## Written instruction
Recast the lines of the listing below as a JSON array of strings, one string per line and no blank lines. Begin at the first line of the listing and stop after the line that contains "export const myFeature".

───

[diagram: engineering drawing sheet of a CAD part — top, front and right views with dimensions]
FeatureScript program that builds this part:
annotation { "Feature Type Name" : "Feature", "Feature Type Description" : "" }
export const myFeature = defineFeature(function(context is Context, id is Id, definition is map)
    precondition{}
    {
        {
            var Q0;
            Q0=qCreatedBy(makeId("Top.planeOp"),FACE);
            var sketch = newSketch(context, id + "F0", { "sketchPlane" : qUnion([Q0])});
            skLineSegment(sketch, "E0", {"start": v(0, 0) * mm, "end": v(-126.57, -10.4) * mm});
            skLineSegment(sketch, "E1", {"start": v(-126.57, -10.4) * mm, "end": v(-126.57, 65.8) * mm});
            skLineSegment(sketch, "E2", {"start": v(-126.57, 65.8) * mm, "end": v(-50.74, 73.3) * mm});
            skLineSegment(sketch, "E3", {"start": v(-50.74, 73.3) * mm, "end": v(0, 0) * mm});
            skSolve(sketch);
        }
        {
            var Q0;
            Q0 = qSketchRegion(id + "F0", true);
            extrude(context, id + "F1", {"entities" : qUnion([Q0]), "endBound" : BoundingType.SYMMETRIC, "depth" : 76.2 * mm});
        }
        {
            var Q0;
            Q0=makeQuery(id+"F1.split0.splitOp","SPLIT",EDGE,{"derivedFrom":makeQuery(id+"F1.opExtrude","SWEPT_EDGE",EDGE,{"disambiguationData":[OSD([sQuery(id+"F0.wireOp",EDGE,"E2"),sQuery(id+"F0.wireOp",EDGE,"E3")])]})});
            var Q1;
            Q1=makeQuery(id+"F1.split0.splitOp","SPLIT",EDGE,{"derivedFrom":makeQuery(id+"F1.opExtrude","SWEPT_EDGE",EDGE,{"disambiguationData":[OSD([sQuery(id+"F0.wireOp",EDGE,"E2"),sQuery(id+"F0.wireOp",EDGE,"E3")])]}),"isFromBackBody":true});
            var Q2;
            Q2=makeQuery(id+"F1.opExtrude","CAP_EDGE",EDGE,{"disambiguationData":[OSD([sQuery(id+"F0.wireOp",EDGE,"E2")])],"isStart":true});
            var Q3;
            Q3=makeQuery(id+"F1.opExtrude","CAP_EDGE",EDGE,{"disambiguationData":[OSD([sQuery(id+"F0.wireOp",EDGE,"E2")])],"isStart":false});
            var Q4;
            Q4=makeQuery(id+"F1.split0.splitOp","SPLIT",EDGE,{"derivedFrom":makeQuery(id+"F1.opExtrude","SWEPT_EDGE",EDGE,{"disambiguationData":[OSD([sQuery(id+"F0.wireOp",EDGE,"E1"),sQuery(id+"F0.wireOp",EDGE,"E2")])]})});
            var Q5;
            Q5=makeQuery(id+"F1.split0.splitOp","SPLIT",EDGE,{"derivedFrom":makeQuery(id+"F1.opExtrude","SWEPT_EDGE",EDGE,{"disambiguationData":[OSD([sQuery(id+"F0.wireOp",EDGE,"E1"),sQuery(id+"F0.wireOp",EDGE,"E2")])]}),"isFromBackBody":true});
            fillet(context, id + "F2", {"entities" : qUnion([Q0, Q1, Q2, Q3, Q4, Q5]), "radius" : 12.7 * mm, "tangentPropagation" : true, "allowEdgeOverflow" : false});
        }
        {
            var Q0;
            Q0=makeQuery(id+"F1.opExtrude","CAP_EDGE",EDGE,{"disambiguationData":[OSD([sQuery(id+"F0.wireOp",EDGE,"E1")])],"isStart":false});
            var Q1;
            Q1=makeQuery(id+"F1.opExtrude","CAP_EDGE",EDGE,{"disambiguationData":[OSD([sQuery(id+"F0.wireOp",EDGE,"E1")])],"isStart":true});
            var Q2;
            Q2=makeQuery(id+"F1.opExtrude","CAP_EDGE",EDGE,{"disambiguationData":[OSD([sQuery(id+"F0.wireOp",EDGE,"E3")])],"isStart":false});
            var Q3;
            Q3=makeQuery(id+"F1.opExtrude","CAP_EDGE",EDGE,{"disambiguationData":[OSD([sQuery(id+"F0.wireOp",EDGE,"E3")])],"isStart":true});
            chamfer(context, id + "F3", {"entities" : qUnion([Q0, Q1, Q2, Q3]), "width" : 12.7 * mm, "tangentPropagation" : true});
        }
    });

───

## Response to the task
[
  "[diagram: engineering drawing sheet of a CAD part — top, front and right views with dimensions]",
  "FeatureScript program that builds this part:",
  "annotation { \"Feature Type Name\" : \"Feature\", \"Feature Type Description\" : \"\" }",
  "export const myFeature = defineFeature(function(context is Context, id is Id, definition is map)"
]